(Exercise brief):
Give each record below again, without a single difference.

*** Record excerpts ***

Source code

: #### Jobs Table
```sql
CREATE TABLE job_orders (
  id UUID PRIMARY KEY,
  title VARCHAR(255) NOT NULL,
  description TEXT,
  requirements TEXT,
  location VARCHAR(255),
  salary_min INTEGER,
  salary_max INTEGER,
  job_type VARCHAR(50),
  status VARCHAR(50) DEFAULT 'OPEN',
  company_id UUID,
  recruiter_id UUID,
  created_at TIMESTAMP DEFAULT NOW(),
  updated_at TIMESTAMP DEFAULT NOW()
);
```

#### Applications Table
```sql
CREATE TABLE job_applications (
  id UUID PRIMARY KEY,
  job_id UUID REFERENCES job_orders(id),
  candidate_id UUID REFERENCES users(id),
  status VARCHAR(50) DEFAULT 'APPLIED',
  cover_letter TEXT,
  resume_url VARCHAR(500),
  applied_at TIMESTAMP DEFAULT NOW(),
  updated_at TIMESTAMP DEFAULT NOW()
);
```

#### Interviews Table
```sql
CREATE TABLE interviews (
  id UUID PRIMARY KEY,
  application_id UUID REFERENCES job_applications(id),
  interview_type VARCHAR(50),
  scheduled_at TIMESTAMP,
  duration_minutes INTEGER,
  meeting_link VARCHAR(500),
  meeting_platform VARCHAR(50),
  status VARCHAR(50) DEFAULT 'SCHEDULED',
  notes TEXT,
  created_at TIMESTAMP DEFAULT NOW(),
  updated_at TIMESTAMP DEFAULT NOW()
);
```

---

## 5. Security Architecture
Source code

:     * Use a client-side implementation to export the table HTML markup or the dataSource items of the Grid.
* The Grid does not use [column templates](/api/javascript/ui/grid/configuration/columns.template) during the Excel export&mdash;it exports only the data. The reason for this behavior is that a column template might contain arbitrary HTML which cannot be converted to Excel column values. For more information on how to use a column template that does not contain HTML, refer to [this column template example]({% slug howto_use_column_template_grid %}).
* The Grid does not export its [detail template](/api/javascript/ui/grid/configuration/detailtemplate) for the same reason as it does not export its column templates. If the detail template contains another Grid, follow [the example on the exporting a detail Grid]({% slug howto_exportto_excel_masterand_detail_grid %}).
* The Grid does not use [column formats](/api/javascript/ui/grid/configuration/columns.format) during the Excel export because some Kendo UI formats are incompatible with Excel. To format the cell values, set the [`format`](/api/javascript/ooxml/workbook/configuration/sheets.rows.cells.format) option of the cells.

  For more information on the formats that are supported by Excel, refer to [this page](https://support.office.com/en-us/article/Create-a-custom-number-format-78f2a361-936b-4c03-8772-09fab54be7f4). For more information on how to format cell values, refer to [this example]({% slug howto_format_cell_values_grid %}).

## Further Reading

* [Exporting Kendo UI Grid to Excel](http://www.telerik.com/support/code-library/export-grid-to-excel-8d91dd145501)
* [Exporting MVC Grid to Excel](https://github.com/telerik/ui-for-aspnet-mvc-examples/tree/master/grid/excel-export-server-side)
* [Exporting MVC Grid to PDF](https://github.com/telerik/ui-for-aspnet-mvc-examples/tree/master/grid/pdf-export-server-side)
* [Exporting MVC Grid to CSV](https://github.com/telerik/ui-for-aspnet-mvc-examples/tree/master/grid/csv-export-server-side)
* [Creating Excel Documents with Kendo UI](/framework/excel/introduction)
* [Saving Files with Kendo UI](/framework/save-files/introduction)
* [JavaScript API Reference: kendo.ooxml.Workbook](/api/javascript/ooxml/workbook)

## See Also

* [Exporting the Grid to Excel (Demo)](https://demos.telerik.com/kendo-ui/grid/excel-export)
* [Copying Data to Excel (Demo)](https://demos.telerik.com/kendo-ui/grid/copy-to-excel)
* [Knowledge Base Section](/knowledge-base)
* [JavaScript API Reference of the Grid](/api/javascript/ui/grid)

*** End of Record excerpts ***

(Response for this exercise):
Source code

: #### Jobs Table
```sql
CREATE TABLE job_orders (
  id UUID PRIMARY KEY,
  title VARCHAR(255) NOT NULL,
  description TEXT,
  requirements TEXT,
  location VARCHAR(255),
  salary_min INTEGER,
  salary_max INTEGER,
  job_type VARCHAR(50),
  status VARCHAR(50) DEFAULT 'OPEN',
  company_id UUID,
  recruiter_id UUID,
  created_at TIMESTAMP DEFAULT NOW(),
  updated_at TIMESTAMP DEFAULT NOW()
);
```

#### Applications Table
```sql
CREATE TABLE job_applications (
  id UUID PRIMARY KEY,
  job_id UUID REFERENCES job_orders(id),
  candidate_id UUID REFERENCES users(id),
  status VARCHAR(50) DEFAULT 'APPLIED',
  cover_letter TEXT,
  resume_url VARCHAR(500),
  applied_at TIMESTAMP DEFAULT NOW(),
  updated_at TIMESTAMP DEFAULT NOW()
);
```

#### Interviews Table
```sql
CREATE TABLE interviews (
  id UUID PRIMARY KEY,
  application_id UUID REFERENCES job_applications(id),
  interview_type VARCHAR(50),
  scheduled_at TIMESTAMP,
  duration_minutes INTEGER,
  meeting_link VARCHAR(500),
  meeting_platform VARCHAR(50),
  status VARCHAR(50) DEFAULT 'SCHEDULED',
  notes TEXT,
  created_at TIMESTAMP DEFAULT NOW(),
  updated_at TIMESTAMP DEFAULT NOW()
);
```

---

## 5. Security Architecture
Source code

:     * Use a client-side implementation to export the table HTML markup or the dataSource items of the Grid.
* The Grid does not use [column templates](/api/javascript/ui/grid/configuration/columns.template) during the Excel export&mdash;it exports only the data. The reason for this behavior is that a column template might contain arbitrary HTML which cannot be converted to Excel column values. For more information on how to use a column template that does not contain HTML, refer to [this column template example]({% slug howto_use_column_template_grid %}).
* The Grid does not export its [detail template](/api/javascript/ui/grid/configuration/detailtemplate) for the same reason as it does not export its column templates. If the detail template contains another Grid, follow [the example on the exporting a detail Grid]({% slug howto_exportto_excel_masterand_detail_grid %}).
* The Grid does not use [column formats](/api/javascript/ui/grid/configuration/columns.format) during the Excel export because some Kendo UI formats are incompatible with Excel. To format the cell values, set the [`format`](/api/javascript/ooxml/workbook/configuration/sheets.rows.cells.format) option of the cells.

  For more information on the formats that are supported by Excel, refer to [this page](https://support.office.com/en-us/article/Create-a-custom-number-format-78f2a361-936b-4c03-8772-09fab54be7f4). For more information on how to format cell values, refer to [this example]({% slug howto_format_cell_values_grid %}).

## Further Reading

* [Exporting Kendo UI Grid to Excel](http://www.telerik.com/support/code-library/export-grid-to-excel-8d91dd145501)
* [Exporting MVC Grid to Excel](https://github.com/telerik/ui-for-aspnet-mvc-examples/tree/master/grid/excel-export-server-side)
* [Exporting MVC Grid to PDF](https://github.com/telerik/ui-for-aspnet-mvc-examples/tree/master/grid/pdf-export-server-side)
* [Exporting MVC Grid to CSV](https://github.com/telerik/ui-for-aspnet-mvc-examples/tree/master/grid/csv-export-server-side)
* [Creating Excel Documents with Kendo UI](/framework/excel/introduction)
* [Saving Files with Kendo UI](/framework/save-files/introduction)
* [JavaScript API Reference: kendo.ooxml.Workbook](/api/javascript/ooxml/workbook)

## See Also

* [Exporting the Grid to Excel (Demo)](https://demos.telerik.com/kendo-ui/grid/excel-export)
* [Copying Data to Excel (Demo)](https://demos.telerik.com/kendo-ui/grid/copy-to-excel)
* [Knowledge Base Section](/knowledge-base)
* [JavaScript API Reference of the Grid](/api/javascript/ui/grid)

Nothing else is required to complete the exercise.